— What is needed —
Return the data given below exactly as it appears.

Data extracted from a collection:

- - -

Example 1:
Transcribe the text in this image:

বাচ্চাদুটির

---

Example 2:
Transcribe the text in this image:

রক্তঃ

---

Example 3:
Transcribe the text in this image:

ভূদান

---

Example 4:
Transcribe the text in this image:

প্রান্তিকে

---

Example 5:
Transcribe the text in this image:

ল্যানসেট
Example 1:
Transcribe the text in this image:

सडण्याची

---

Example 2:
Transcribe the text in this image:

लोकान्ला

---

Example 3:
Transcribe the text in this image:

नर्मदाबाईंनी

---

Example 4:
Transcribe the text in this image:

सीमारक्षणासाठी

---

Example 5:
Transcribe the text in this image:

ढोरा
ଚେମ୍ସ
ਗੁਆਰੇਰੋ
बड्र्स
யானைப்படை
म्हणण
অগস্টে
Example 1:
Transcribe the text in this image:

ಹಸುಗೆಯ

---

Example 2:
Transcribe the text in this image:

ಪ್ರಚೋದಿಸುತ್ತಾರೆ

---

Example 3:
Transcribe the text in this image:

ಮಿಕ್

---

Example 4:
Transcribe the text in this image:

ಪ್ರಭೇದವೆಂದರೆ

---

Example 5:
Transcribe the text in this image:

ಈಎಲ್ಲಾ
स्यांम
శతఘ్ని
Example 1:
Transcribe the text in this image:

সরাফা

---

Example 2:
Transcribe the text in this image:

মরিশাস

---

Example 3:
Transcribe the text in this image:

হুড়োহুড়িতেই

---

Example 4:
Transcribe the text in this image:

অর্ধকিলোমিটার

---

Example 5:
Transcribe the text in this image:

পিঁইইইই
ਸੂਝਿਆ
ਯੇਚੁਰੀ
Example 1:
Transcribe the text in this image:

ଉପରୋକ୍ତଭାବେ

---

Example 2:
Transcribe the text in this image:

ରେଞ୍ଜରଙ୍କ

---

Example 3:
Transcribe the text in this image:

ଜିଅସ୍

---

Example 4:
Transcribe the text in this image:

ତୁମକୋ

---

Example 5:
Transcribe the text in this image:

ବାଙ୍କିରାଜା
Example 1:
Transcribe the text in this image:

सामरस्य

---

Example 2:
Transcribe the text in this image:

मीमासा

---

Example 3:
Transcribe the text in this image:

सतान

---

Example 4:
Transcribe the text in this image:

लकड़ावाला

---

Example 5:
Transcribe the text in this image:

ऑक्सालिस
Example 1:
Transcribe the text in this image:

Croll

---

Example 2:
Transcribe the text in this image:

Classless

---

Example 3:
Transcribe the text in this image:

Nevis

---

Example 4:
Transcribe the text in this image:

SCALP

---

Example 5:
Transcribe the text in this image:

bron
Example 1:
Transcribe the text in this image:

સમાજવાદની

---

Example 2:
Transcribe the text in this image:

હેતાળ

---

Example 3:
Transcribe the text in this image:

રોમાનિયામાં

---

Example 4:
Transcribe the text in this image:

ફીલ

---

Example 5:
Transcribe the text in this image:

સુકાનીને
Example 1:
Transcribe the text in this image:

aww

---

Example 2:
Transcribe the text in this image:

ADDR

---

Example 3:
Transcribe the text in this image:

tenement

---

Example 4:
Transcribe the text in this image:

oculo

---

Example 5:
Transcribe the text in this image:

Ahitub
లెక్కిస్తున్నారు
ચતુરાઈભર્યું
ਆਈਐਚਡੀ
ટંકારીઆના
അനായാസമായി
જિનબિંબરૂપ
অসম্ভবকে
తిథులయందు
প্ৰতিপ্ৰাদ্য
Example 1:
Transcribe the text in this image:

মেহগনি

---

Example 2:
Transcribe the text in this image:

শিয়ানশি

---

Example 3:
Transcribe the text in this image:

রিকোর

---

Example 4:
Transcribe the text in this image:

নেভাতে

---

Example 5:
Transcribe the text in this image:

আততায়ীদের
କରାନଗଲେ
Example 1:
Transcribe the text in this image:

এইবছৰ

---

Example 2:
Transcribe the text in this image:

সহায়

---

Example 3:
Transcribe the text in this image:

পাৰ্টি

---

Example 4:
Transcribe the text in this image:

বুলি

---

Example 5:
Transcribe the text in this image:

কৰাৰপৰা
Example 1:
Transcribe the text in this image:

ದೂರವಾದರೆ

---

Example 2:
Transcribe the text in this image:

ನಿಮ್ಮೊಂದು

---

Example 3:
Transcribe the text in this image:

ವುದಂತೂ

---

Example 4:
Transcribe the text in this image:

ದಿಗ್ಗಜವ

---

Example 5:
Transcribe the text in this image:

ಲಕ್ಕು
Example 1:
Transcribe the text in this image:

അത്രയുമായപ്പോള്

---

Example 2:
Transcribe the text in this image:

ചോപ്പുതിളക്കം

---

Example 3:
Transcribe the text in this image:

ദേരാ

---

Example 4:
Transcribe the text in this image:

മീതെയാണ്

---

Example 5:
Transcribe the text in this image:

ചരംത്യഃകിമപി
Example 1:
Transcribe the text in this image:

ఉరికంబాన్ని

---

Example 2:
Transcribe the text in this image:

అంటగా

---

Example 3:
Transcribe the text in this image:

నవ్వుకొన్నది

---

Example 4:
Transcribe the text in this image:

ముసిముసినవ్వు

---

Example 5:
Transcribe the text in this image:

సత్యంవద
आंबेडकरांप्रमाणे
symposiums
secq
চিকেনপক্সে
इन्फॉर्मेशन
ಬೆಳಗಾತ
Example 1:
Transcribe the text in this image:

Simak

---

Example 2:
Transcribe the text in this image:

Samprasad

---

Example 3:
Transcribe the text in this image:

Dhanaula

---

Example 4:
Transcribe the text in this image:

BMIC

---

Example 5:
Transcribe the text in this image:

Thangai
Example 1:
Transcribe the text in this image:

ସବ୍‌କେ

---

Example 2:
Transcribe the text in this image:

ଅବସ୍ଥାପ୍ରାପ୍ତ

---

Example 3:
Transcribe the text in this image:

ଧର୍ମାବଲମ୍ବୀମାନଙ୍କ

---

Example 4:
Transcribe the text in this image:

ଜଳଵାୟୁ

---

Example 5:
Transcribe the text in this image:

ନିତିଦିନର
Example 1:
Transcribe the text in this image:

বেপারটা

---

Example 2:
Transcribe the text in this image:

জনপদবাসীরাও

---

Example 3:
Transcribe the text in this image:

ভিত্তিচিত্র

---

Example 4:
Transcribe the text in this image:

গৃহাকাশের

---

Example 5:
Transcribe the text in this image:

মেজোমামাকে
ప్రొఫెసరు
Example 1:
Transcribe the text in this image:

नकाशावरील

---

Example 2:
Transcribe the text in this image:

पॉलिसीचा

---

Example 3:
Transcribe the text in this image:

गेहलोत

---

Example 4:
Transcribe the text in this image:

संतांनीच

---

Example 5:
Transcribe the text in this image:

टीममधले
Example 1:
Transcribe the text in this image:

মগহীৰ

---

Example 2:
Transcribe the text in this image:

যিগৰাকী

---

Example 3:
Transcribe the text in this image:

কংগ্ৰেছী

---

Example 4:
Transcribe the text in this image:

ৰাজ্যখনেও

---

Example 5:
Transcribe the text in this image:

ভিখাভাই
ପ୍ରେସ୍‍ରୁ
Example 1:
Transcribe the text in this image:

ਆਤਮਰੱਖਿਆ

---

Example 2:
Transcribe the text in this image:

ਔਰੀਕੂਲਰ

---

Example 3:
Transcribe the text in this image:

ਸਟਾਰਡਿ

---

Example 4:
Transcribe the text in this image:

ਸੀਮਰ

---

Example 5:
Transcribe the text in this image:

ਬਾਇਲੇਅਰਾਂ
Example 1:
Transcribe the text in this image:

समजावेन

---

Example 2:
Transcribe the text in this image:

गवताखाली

- - -

— Response —
Example 1:
Transcribe the text in this image:

বাচ্চাদুটির

---

Example 2:
Transcribe the text in this image:

রক্তঃ

---

Example 3:
Transcribe the text in this image:

ভূদান

---

Example 4:
Transcribe the text in this image:

প্রান্তিকে

---

Example 5:
Transcribe the text in this image:

ল্যানসেট
Example 1:
Transcribe the text in this image:

सडण्याची

---

Example 2:
Transcribe the text in this image:

लोकान्ला

---

Example 3:
Transcribe the text in this image:

नर्मदाबाईंनी

---

Example 4:
Transcribe the text in this image:

सीमारक्षणासाठी

---

Example 5:
Transcribe the text in this image:

ढोरा
ଚେମ୍ସ
ਗੁਆਰੇਰੋ
बड्र्स
யானைப்படை
म्हणण
অগস্টে
Example 1:
Transcribe the text in this image:

ಹಸುಗೆಯ

---

Example 2:
Transcribe the text in this image:

ಪ್ರಚೋದಿಸುತ್ತಾರೆ

---

Example 3:
Transcribe the text in this image:

ಮಿಕ್

---

Example 4:
Transcribe the text in this image:

ಪ್ರಭೇದವೆಂದರೆ

---

Example 5:
Transcribe the text in this image:

ಈಎಲ್ಲಾ
स्यांम
శతఘ్ని
Example 1:
Transcribe the text in this image:

সরাফা

---

Example 2:
Transcribe the text in this image:

মরিশাস

---

Example 3:
Transcribe the text in this image:

হুড়োহুড়িতেই

---

Example 4:
Transcribe the text in this image:

অর্ধকিলোমিটার

---

Example 5:
Transcribe the text in this image:

পিঁইইইই
ਸੂਝਿਆ
ਯੇਚੁਰੀ
Example 1:
Transcribe the text in this image:

ଉପରୋକ୍ତଭାବେ

---

Example 2:
Transcribe the text in this image:

ରେଞ୍ଜରଙ୍କ

---

Example 3:
Transcribe the text in this image:

ଜିଅସ୍

---

Example 4:
Transcribe the text in this image:

ତୁମକୋ

---

Example 5:
Transcribe the text in this image:

ବାଙ୍କିରାଜା
Example 1:
Transcribe the text in this image:

सामरस्य

---

Example 2:
Transcribe the text in this image:

मीमासा

---

Example 3:
Transcribe the text in this image:

सतान

---

Example 4:
Transcribe the text in this image:

लकड़ावाला

---

Example 5:
Transcribe the text in this image:

ऑक्सालिस
Example 1:
Transcribe the text in this image:

Croll

---

Example 2:
Transcribe the text in this image:

Classless

---

Example 3:
Transcribe the text in this image:

Nevis

---

Example 4:
Transcribe the text in this image:

SCALP

---

Example 5:
Transcribe the text in this image:

bron
Example 1:
Transcribe the text in this image:

સમાજવાદની

---

Example 2:
Transcribe the text in this image:

હેતાળ

---

Example 3:
Transcribe the text in this image:

રોમાનિયામાં

---

Example 4:
Transcribe the text in this image:

ફીલ

---

Example 5:
Transcribe the text in this image:

સુકાનીને
Example 1:
Transcribe the text in this image:

aww

---

Example 2:
Transcribe the text in this image:

ADDR

---

Example 3:
Transcribe the text in this image:

tenement

---

Example 4:
Transcribe the text in this image:

oculo

---

Example 5:
Transcribe the text in this image:

Ahitub
లెక్కిస్తున్నారు
ચતુરાઈભર્યું
ਆਈਐਚਡੀ
ટંકારીઆના
അനായാസമായി
જિનબિંબરૂપ
অসম্ভবকে
తిథులయందు
প্ৰতিপ্ৰাদ্য
Example 1:
Transcribe the text in this image:

মেহগনি

---

Example 2:
Transcribe the text in this image:

শিয়ানশি

---

Example 3:
Transcribe the text in this image:

রিকোর

---

Example 4:
Transcribe the text in this image:

নেভাতে

---

Example 5:
Transcribe the text in this image:

আততায়ীদের
କରାନଗଲେ
Example 1:
Transcribe the text in this image:

এইবছৰ

---

Example 2:
Transcribe the text in this image:

সহায়

---

Example 3:
Transcribe the text in this image:

পাৰ্টি

---

Example 4:
Transcribe the text in this image:

বুলি

---

Example 5:
Transcribe the text in this image:

কৰাৰপৰা
Example 1:
Transcribe the text in this image:

ದೂರವಾದರೆ

---

Example 2:
Transcribe the text in this image:

ನಿಮ್ಮೊಂದು

---

Example 3:
Transcribe the text in this image:

ವುದಂತೂ

---

Example 4:
Transcribe the text in this image:

ದಿಗ್ಗಜವ

---

Example 5:
Transcribe the text in this image:

ಲಕ್ಕು
Example 1:
Transcribe the text in this image:

അത്രയുമായപ്പോള്

---

Example 2:
Transcribe the text in this image:

ചോപ്പുതിളക്കം

---

Example 3:
Transcribe the text in this image:

ദേരാ

---

Example 4:
Transcribe the text in this image:

മീതെയാണ്

---

Example 5:
Transcribe the text in this image:

ചരംത്യഃകിമപി
Example 1:
Transcribe the text in this image:

ఉరికంబాన్ని

---

Example 2:
Transcribe the text in this image:

అంటగా

---

Example 3:
Transcribe the text in this image:

నవ్వుకొన్నది

---

Example 4:
Transcribe the text in this image:

ముసిముసినవ్వు

---

Example 5:
Transcribe the text in this image:

సత్యంవద
आंबेडकरांप्रमाणे
symposiums
secq
চিকেনপক্সে
इन्फॉर्मेशन
ಬೆಳಗಾತ
Example 1:
Transcribe the text in this image:

Simak

---

Example 2:
Transcribe the text in this image:

Samprasad

---

Example 3:
Transcribe the text in this image:

Dhanaula

---

Example 4:
Transcribe the text in this image:

BMIC

---

Example 5:
Transcribe the text in this image:

Thangai
Example 1:
Transcribe the text in this image:

ସବ୍‌କେ

---

Example 2:
Transcribe the text in this image:

ଅବସ୍ଥାପ୍ରାପ୍ତ

---

Example 3:
Transcribe the text in this image:

ଧର୍ମାବଲମ୍ବୀମାନଙ୍କ

---

Example 4:
Transcribe the text in this image:

ଜଳଵାୟୁ

---

Example 5:
Transcribe the text in this image:

ନିତିଦିନର
Example 1:
Transcribe the text in this image:

বেপারটা

---

Example 2:
Transcribe the text in this image:

জনপদবাসীরাও

---

Example 3:
Transcribe the text in this image:

ভিত্তিচিত্র

---

Example 4:
Transcribe the text in this image:

গৃহাকাশের

---

Example 5:
Transcribe the text in this image:

মেজোমামাকে
ప్రొఫెసరు
Example 1:
Transcribe the text in this image:

नकाशावरील

---

Example 2:
Transcribe the text in this image:

पॉलिसीचा

---

Example 3:
Transcribe the text in this image:

गेहलोत

---

Example 4:
Transcribe the text in this image:

संतांनीच

---

Example 5:
Transcribe the text in this image:

टीममधले
Example 1:
Transcribe the text in this image:

মগহীৰ

---

Example 2:
Transcribe the text in this image:

যিগৰাকী

---

Example 3:
Transcribe the text in this image:

কংগ্ৰেছী

---

Example 4:
Transcribe the text in this image:

ৰাজ্যখনেও

---

Example 5:
Transcribe the text in this image:

ভিখাভাই
ପ୍ରେସ୍‍ରୁ
Example 1:
Transcribe the text in this image:

ਆਤਮਰੱਖਿਆ

---

Example 2:
Transcribe the text in this image:

ਔਰੀਕੂਲਰ

---

Example 3:
Transcribe the text in this image:

ਸਟਾਰਡਿ

---

Example 4:
Transcribe the text in this image:

ਸੀਮਰ

---

Example 5:
Transcribe the text in this image:

ਬਾਇਲੇਅਰਾਂ
Example 1:
Transcribe the text in this image:

समजावेन

---

Example 2:
Transcribe the text in this image:

गवताखाली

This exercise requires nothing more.